Landmark coordinate records
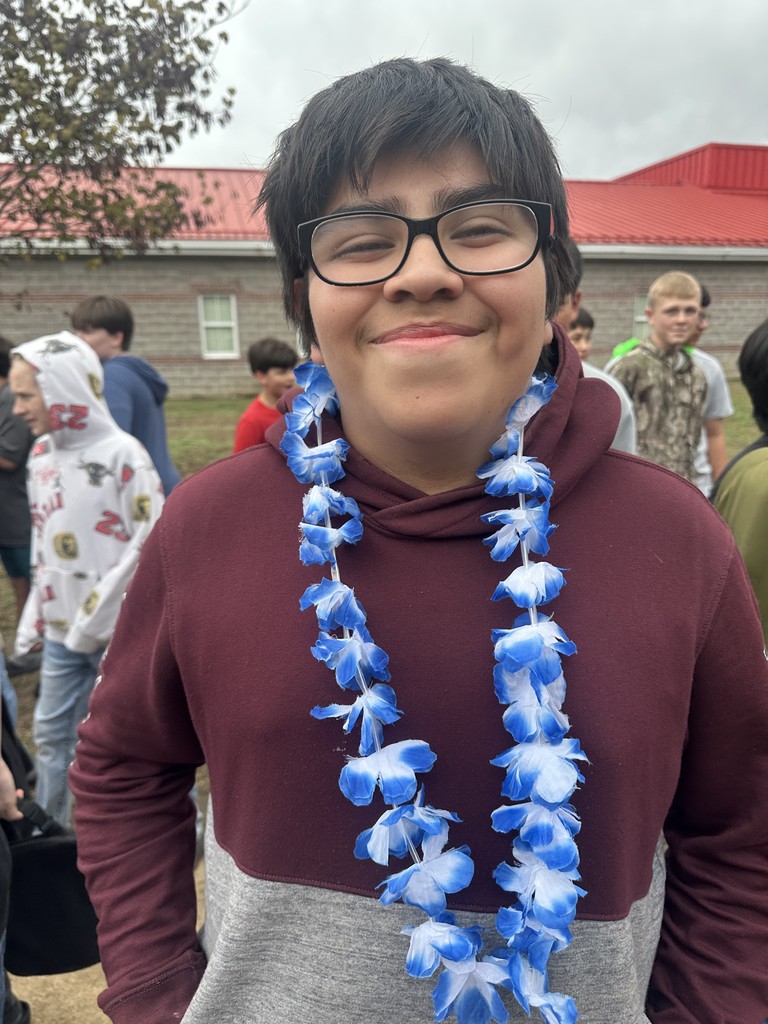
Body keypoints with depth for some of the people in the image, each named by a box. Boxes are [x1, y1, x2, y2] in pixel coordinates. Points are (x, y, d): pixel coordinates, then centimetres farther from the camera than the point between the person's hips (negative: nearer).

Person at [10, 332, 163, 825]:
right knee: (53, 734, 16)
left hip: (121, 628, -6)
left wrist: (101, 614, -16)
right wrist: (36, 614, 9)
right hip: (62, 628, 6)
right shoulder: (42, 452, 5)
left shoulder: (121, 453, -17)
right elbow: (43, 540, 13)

• What you should do
Please return all of the entries word for word, excluding the pictures.

• Answer section
Body keypoints with depth for some of the people in the image, each named by a box. Boxes are [x1, y1, x2, y2] in pixel coordinates. Points are (x, y, d): pixel coordinates, then centimetres farther from the camera than the point between the person's hips (negative: nearer).

Person at [10, 332, 163, 825]:
right knee: (53, 734, 16)
left hip: (121, 628, -6)
left wrist: (101, 614, -16)
right wrist: (36, 614, 9)
right hip: (62, 628, 6)
right shoulder: (42, 452, 5)
left shoulder: (121, 453, -17)
right elbow: (43, 540, 13)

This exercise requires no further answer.